Sedangkan "radikal" atau "radikalisme" dianggap "buruk" karena memiliki asosiasi/konotasi negatif dengan ekstrimis/ekstrimisme (sangat keras/fanatik), revolusi/revolusianisme (perubahan yang dilakukan dengan kekerasan) , dan utopia/utopianisme (sistem yang sempurna yang hanya ada dalam khayalan dan sulit atau tidak mungkin diwujudkan dalam kenyataan).
Secara historis, radikalisme bermula di Inggris pada abad ke-18 sebagai sebuah gerakan politik. Pada tahun 1797, Charles James Fox mendeklarasikan suatu "pembaharuan radikal" dalam sistem pemilihan. Hal ini lalu membawa orang kepada pemikiran yang umum untuk mengidentifikasi semua gerakan yang mau melakukan pembaruan sebagai sebuah pembaharuan parlementaria. Hal itu adalah tindakan "radikal" kendati masih dalam batas-batas demokrasi yang sedang berlaku saat itu.
Dalam perkembangannya, penggunaan kata "radikal" atau radikalisme kemudian bergeser dan melebar ke masalah lain. Kata "radikal" atau radikalisme tidak hanya diterapkan dalam masalah sosial politik tapi juga bergeser ke masalah sosial keagamaan. Kemudian muncullah istilah radikalisme agama atau agama (tertentu) radikal. Setiap gerakan dari pemeluk agama tertentu yang melakukan gerakan atau upaya perubahan dengan cara kekerasan dan tanpa kompromi sering dicap sebagai gerakan atau kaum radikal.
Faktanya labelling "radikal" (dalam pengertian negatif/buruk), lebih sering dialamatkan kepada mereka yang menganut agama Islam dibanding kepada mereka yang beragama di luar Islam, walaupun level "kekerasan" yang dilakukan sama atau bahkan lebih parah. Ada kesan seolah-olah radikalisme itu khas Islam, identik dengan Islam. Labelling Radikalisme Islam atau Islam Radikal semakin mendapat justifikasi sejak adanya peristiwa serangan terhadap menara  kembar World Trade Center, 11 September 2001 yang dilakukan oleh kelompok militan Islam Al-Qaeda. Selain itu, tumbuh dan berkembangnya kelompok muslim "garis keras" di negara-negara muslim di Timur Tengah, sebagai perlawanan mereka terhadap perlakuan tidak adil, penyumbatan aspirasi politik, dan penindasan yang dilakukan oleh rezim otoriter, menjadi poin penguat bahwa Radikalisme Islam atau Islam Radikal benar adanya. Padahal tumbuh dan berkembangnya kelompok muslim "garis keras" itu "asap", bukan "api"; "akibat" bukan "sebab".
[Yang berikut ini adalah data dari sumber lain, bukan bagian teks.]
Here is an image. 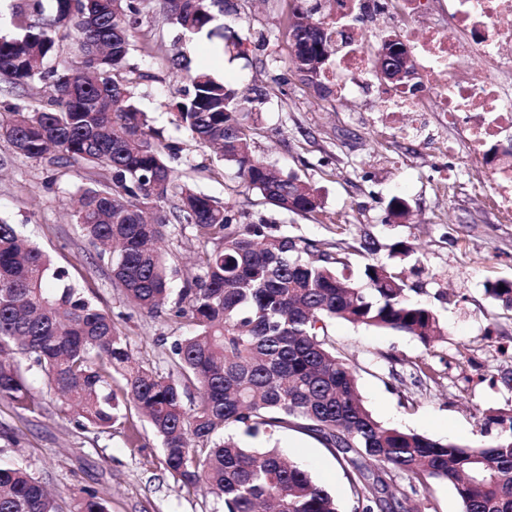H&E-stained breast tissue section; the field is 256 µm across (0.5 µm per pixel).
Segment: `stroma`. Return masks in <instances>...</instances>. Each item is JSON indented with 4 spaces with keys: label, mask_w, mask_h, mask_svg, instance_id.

Menyematkan kata "radikal" (dalam pengertian negatif/buruk) terhadap agama merupakan sesuatu yang kontradiktif. Sebab agama tidak mengajarkan kepada pemeluknya untuk melakukan kekerasan. Sebaliknya, agama mengajarkan kasih sayang kepada pemeluknya. Terlebih lagi jika kata "radikal" digandengkan dengan "Islam", dua kata yang sangat kontradiksi. Sebab secara etimologis Islam memiliki arti, antara lain "kedamaian" dan "keselamatan". Bagaimana mungkin kekerasan (radikal) bisa bergandengan dengan kedamaian atau keselamatan (Islam).  Kalau lah ada umat Islam yang melakukan tindak kekerasan yang bersifat destruktif, maka si pelaku itulah yang diberi labelling "radikal" bukan Islamnya. Islam sebagai agama  tidak salah. Si pelaku itulah yang salah.
Ada hal menarik yang disampaikan Presiden Jokowi saat memimpin rapat terbatas dengan agenda Penyampaian Program dan Kegiatan di Bidang Politik, Hukum, dan Keamanan, di Kantor Presiden, Jakarta (31/10/2019). Saat itu Presiden melontarkan istilah lain sebagai pengganti radikalisme, yaitu "manipulator agama". Dalam konteks mendudukkan persoalan yang seharusnya bahwa pelaku tindak kekerasan yang bersifat destruktif itu oknum, bisa jadi penggunaan istilah "manipulator agama" cukup tepat. Tetapi penggunaan istilah baru itu tergantung kesepakatan bersama. Sebab bahasa itu bersifat arbitrer dan tergantung kesepakatan.